**READING TEXT**
# Off-the-grid cabin + 45 acres in Montana for sale by owner



## mrsmoose13

Bearpaw Ranch Association property only 10 miles south of Columbus. Private, quiet, and outdoor spacious getaway, or year-round living. Approximately 45 acres of land with an approximately 800 sq ft rustic cabin. Cabin is off-the-grid, and comes with solar- and wind-powered electricity. Two bedrooms, living room, kitchen (with small propane stove and small dorm room refrigerator) and tool room/bathroom, outhouse. Needs septic. Lots of potential, or tear down and build your dream home. Year-round access via County and Association maintained gravel roads. Cell service, TV reception. Expansive views north across the Montana plains, east toward Laurel and the sunrise, and watch glorious sunsets west over the Crazy Mountains. Southern exposure. Acreage is hilly with some meadows and flat areas. Wood on property either for building, or wood-burning stove. Lots of new growing forest, and some dead and/or downed trees for wood. Deer and turkey wander through, as do assorted other animals. Located less than an hour to many outdoor activities: hiking, hunting, fishing, rafting, scenic drives and winter sports. Only two hours to Yellowstone National Park! Cultural, historical and social opportunities exist nearby in Billings, Bozeman and Red Lodge. A great opportunity! Photos available. $149,500. Call 406-321-1986 for more info.

**EXERCISE DATA**
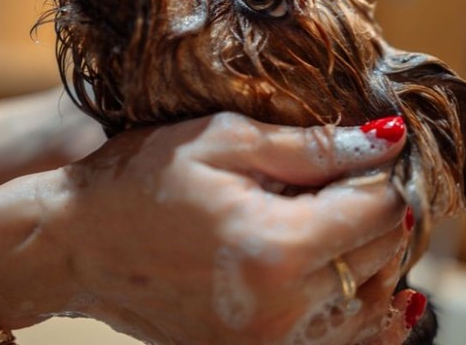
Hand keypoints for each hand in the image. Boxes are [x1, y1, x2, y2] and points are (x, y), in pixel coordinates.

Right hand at [46, 112, 414, 343]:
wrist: (78, 245)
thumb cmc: (141, 180)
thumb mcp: (224, 141)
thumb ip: (312, 147)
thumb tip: (387, 141)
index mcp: (276, 248)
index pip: (380, 211)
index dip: (385, 174)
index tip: (374, 151)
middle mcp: (282, 310)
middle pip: (381, 258)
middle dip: (382, 213)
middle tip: (362, 180)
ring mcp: (268, 344)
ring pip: (368, 307)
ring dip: (374, 262)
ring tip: (353, 223)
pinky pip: (337, 343)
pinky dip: (360, 315)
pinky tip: (377, 295)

**REQUIRED WORK**
Write what comes next in the Montana cabin sale listing, picking up after its final sentence.

**REPLY**
----------



## lonelyfarmgirl

You know, I am almost interested, except for the fact that, well, winter.


----------



## mrsmoose13

Ah, yes, but we're in what they call the "banana belt" meaning it's warmer here than you might expect (we're told). Also, we're summer residents, but when we got the place, it did have a wood-burning stove and people living there year-round. There's plenty of wood currently on the property available for burning. 
Tempting?


----------



## Saffron

hmmmmm


----------



## lonelyfarmgirl

Oh yes..Do you know when your first and last frosts are, are what the typical summer high is? Is it windy? Tell me about the weather. Any outbuildings? Why are you selling?


----------



## mrsmoose13

As I'm a summer resident only, I just asked a local about the frosts and was told one can kinda count on a hard frost before September ends, and in the spring, they end about the first of May. Typically, she said, people don't put in their gardens until after Mother's Day. She says it's Zone 4. 
Temperature is misleading. Currently in NC (our regular home) it's about 90 degrees, but I know that heat - it's full of humidity, sticky and unbearable. It's very dry here in summer (though this year is wetter than usual). So when I say it's about 90 degrees - it's much more comfortable than in NC. It does cool down at night (upper 50's?), and we open all up. Come the morning, we close it all down, and it stays cool inside until about 3-4pm. We have a swamp cooler (which we'll leave), but we've never used it. We do use fans. 
Yes, it can get VERY windy. We have one of those smaller windmills (maybe 1.5-2 ft diameter?) and this year I've found that when the sun stops shining, the wind starts blowing. Electricity has not been a problem. The wind does not blow daily, but I'd say it's pretty regular - perhaps 4 out of 7 days? Maybe more. Generally, that's a nice, good-feeling breeze, but summer afternoon storms can get it gusting.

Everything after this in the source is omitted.